The complaints under Article 6 § 1 of the Convention concerning the length of two sets of criminal proceedings against the applicant were communicated to the Government on 9 July 2009. At the same time the Court initiated a friendly settlement procedure and invited the applicant to state whether he accepted the proposed terms. The letter was sent to the correspondence address designated by the applicant, but no response was received.

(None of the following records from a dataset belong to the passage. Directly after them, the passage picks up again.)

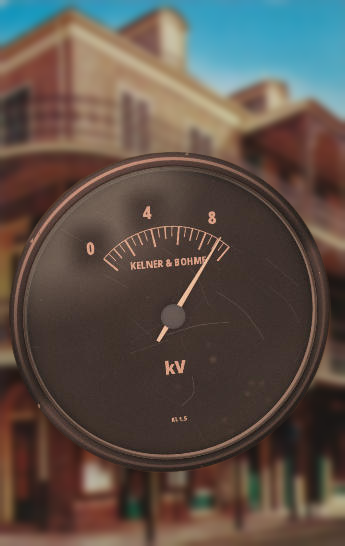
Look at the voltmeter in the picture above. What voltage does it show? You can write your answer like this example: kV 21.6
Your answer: kV 9
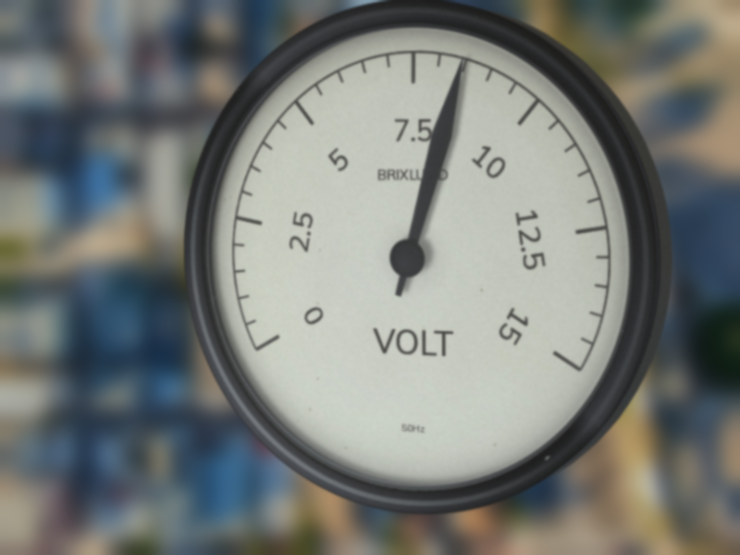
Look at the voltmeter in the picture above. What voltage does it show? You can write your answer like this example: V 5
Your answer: V 8.5
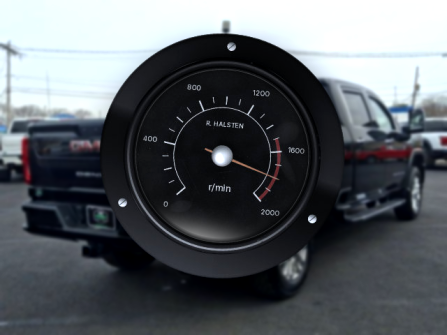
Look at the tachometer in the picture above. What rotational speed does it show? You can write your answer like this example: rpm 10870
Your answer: rpm 1800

In a letter dated 4 November 2009, sent by registered mail, the applicant was notified that the period allowed for submission of the friendly settlement declaration had expired on 22 September 2009 and that no extension of time had been requested. The applicant was invited to inform the Court by 24 November 2009 whether he still wished to pursue the application. His attention was drawn to Article 37 § 1 (a) of the Convention, which provides that the Court may strike a case out of its list of cases where the circumstances lead to the conclusion that the applicant does not intend to pursue the application. The letter sent to the applicant's address was returned on 1 December 2009 as “unclaimed”.
On 2 December 2009 the Government submitted their observations on the admissibility and merits of the application. The observations were forwarded to the applicant, who was invited to submit his own observations. No reply was received to the Registry's letter.
In a letter dated 12 March 2010, sent by registered mail, the applicant was notified that the period allowed for submission of his observations on the admissibility and merits and his just satisfaction claims had expired on 28 January 2010 and that no extension of time had been requested. The applicant's attention was drawn to Article 37 § 1 (a) of the Convention once again. This letter was received on 19 March 2010. However, no response has been received.
No further correspondence has been received from the applicant whose last communication to the Court dates back to 24 October 2007.
THE LAW
The Court considers that, in these circumstances, the applicant may be regarded as no longer wishing to pursue his application, within the meaning of Article 37 § 1 (a) of the Convention. Furthermore, in accordance with Article 37 § 1 in fine, the Court finds no special circumstances regarding respect for human rights as defined in the Convention and its Protocols which require the continued examination of the case.
In view of the above, it is appropriate to strike the case out of the list.
For these reasons, the Court unanimously
Decides to strike the application out of its list of cases.